The ability to drive somatic, or fully differentiated, human cells back to a pluripotent or ‘stem cell’ state would overcome many of the scientific and social challenges to the use of embryo-derived stem cells and help realise the promise of regenerative medicine.

Recent research with mouse and human cells has demonstrated that such a transformation is possible, although the current process is inefficient and — when it does work — poorly understood. But now, thanks to the application of powerful new integrative genomic tools, a cross-disciplinary US research team from Harvard University, Whitehead Institute and the Broad Institute of MIT and Harvard has uncovered critical molecular events that underlie the direct reprogramming process.

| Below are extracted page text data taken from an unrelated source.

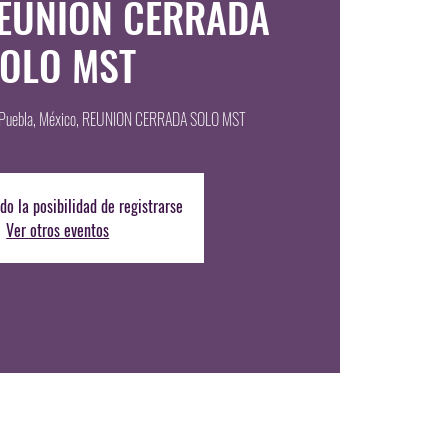
REUNION CERRADA
OLO MST
Puebla, México, REUNION CERRADA SOLO MST
do la posibilidad de registrarse
Ver otros eventos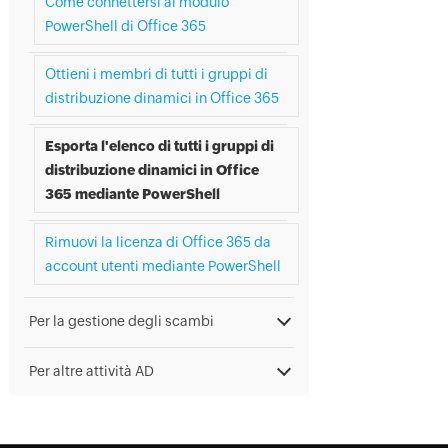
Come connettersi al modulo
PowerShell di Office 365
Ottieni i membri di tutti i gruppi di
distribuzione dinamici in Office 365
Esporta l'elenco di tutti i gruppi di
distribuzione dinamici in Office
365 mediante PowerShell
Rimuovi la licenza di Office 365 da
account utenti mediante PowerShell
Per la gestione degli scambi
Per altre attività AD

Their findings are published online in the journal Nature.

“We used a genomic approach to identify key obstacles to the reprogramming process and to understand why most cells fail to reprogram,” said research leader Alexander Meissner, assistant professor at Harvard University’s Department of Stem Cell and Regenerative Biology and associate member of the Broad Institute.

“Currently, reprogramming requires infecting somatic cells with engineered viruses. This approach may be unsuitable for generating stem cells that can be used in regenerative medicine. Our work provides critical insights that might ultimately lead to a more refined approach.”

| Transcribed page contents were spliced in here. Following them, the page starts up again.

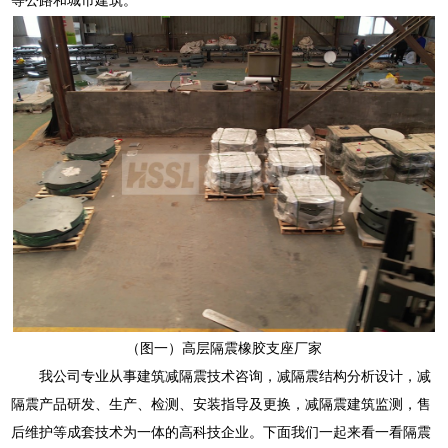
（图一）高层隔震橡胶支座厂家
我公司专业从事建筑减隔震技术咨询，减隔震结构分析设计，减
隔震产品研发、生产、检测、安装指导及更换，减隔震建筑监测，售
后维护等成套技术为一体的高科技企业。下面我们一起来看一看隔震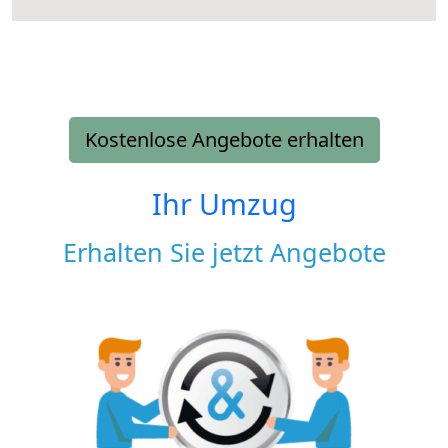
Kostenlose Angebote erhalten
Ihr Umzug
Erhalten Sie jetzt Angebote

Previous work had demonstrated that four transcription factors could drive fully differentiated cells, such as skin or blood cells, into induced pluripotent stem (iPS) cells. With that as a basis, the researchers examined both successfully and unsuccessfully reprogrammed cells to better understand the complex process.

“Interestingly, the response of most cells appears to be activation of normal fail-safe mechanisms,” said Tarjei Mikkelsen, a graduate student at the Broad Institute and first author of the Nature paper.

“Improving the low efficiency of the reprogramming process will require circumventing these mechanisms without disabling them permanently.”

The researchers used next-generation sequencing technologies to generate genome-wide maps of epigenetic modifications — which control how DNA is packaged and accessed within cells — and integrated this with gene expression profiling, to monitor how cells change during the reprogramming process.

Their key findings include:

1. Fully reprogrammed iPS cells demonstrate gene expression and epigenetic modifications that are strikingly similar, although not necessarily identical, to embryonic stem cells.
2. Cells that escape their initial fail-safe mechanisms can still become stuck in partially reprogrammed states.
3. By identifying characteristic differences in the epigenetic maps and expression profiles of these partially reprogrammed cells, the researchers designed treatments using chemicals or RNA interference (RNAi) that were sufficient to drive them to a fully reprogrammed state.
4. One of these treatments, involving the chemotherapeutic 5-azacytidine, could improve the overall efficiency of the reprogramming process by several hundred per cent.

“A key advance facilitating this work was the isolation of partially reprogrammed cells,” said co-author Jacob Hanna, a postdoctoral fellow at the Whitehead Institute.

“We expect that further characterisation of partially programmed cells, along with the discovery and use of other small molecules, will make cellular reprogramming even more efficient and eventually safe for use in regenerative medicine.”